The hallway outside the interview rooms was blessedly quiet, the night shift skeleton crew keeping the station running with minimal fuss. Kari leaned against the wall, closing her eyes and trying to organize her jumbled thoughts. They had two strong suspects—Rodriguez, with her false credentials and suspicious behavior, and Burnham, with his unauthorized research and presence at crime scenes. But neither felt quite right for these ritual murders.
"Detective Blackhorse?"
She opened her eyes to find Officer Begay approaching with a fresh cup of coffee. "Thought you might need this," he said, offering the mug.
"Bless you," Kari said, accepting it gratefully. The coffee was terrible—burnt and bitter—but it was hot and caffeinated. "Any word from Houston?"
He nodded. "I didn't want to interrupt you. Houston PD called about an hour ago with an update on Rodriguez. Left a detailed message with dispatch."
"Thanks," Kari said, taking a sip of the coffee and heading toward the dispatch office.
The dispatcher, Janet Yazzie—the captain's cousin, as half the department seemed to be related to each other in some way—handed her a sheet of notes.
Kari scanned the notes quickly. Rodriguez was in custody, talking freely, claiming to be a potential victim rather than a suspect. The details were sparse, but it seemed she was offering explanations for everything they'd found suspicious about her.
"Can you get Houston back on the line?" Kari asked. "I need more details."
"Sure thing." Janet began dialing while Kari found an empty desk in the bullpen.
The call connected after a few rings. "Detective Ruiz, Houston PD."
"Detective Blackhorse, Navajo Nation Police. I understand you have Elena Rodriguez in custody?"
"That's right. Your person of interest has been extremely cooperative. Been talking our ears off for the past two hours."
"And?"
"She's in full self-preservation mode. Claims she received death threats—real ones this time, not the vague ones she told you about." Ruiz paused. "She's practically begging to stay in protective custody."

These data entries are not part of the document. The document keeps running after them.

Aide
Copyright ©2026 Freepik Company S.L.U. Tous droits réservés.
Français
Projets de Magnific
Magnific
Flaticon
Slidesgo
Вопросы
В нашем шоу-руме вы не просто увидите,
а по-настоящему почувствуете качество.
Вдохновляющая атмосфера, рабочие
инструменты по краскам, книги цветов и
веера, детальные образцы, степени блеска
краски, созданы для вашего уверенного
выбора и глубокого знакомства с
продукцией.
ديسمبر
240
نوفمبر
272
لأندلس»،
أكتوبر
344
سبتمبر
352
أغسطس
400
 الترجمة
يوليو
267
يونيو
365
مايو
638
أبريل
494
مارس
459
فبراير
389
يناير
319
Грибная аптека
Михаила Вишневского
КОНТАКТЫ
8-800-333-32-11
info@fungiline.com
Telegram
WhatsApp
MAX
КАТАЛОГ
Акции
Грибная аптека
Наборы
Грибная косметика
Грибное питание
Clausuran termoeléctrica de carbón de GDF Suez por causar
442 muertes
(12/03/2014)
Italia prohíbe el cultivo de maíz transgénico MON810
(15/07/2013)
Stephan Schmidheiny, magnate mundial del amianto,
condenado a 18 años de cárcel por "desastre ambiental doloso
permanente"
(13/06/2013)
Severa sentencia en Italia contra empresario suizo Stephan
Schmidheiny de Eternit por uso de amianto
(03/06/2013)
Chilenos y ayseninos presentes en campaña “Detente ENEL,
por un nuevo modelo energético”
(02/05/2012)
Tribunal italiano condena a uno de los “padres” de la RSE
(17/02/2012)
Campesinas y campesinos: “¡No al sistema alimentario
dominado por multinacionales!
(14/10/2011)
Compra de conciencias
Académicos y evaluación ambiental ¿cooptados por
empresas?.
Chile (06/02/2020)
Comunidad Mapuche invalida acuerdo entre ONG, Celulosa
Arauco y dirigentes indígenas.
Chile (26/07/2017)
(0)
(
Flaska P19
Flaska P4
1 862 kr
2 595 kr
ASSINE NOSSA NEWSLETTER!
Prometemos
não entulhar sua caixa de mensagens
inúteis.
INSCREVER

"What about her fake credentials?"
"She admits to padding her resume. The master's degree is fake, yes. But she claims the gap year studying indigenous cultures is real—just informal. Living with a family in Taos, learning by observation rather than academic study. Says she can provide names, contacts."
"The GPS data placing her at the crime scenes?"
Ruiz paused. "This is where it gets interesting. She admits to visiting those locations multiple times. Says she was conducting her own informal surveys, trying to understand why these particular sites were so significant to protesters. Claims she was building a case for rerouting the pipeline to avoid the most sensitive areas."
"Without telling her employers," Kari said skeptically.
"She says Sunburst would have fired her for even suggesting major route changes. So she was gathering evidence quietly, planning to present it as a cost-benefit analysis—avoid the most sacred sites to reduce protests and delays."
Kari took a long sip of coffee, processing this information. "It's plausible. Fits with her liaison role, trying to find middle ground."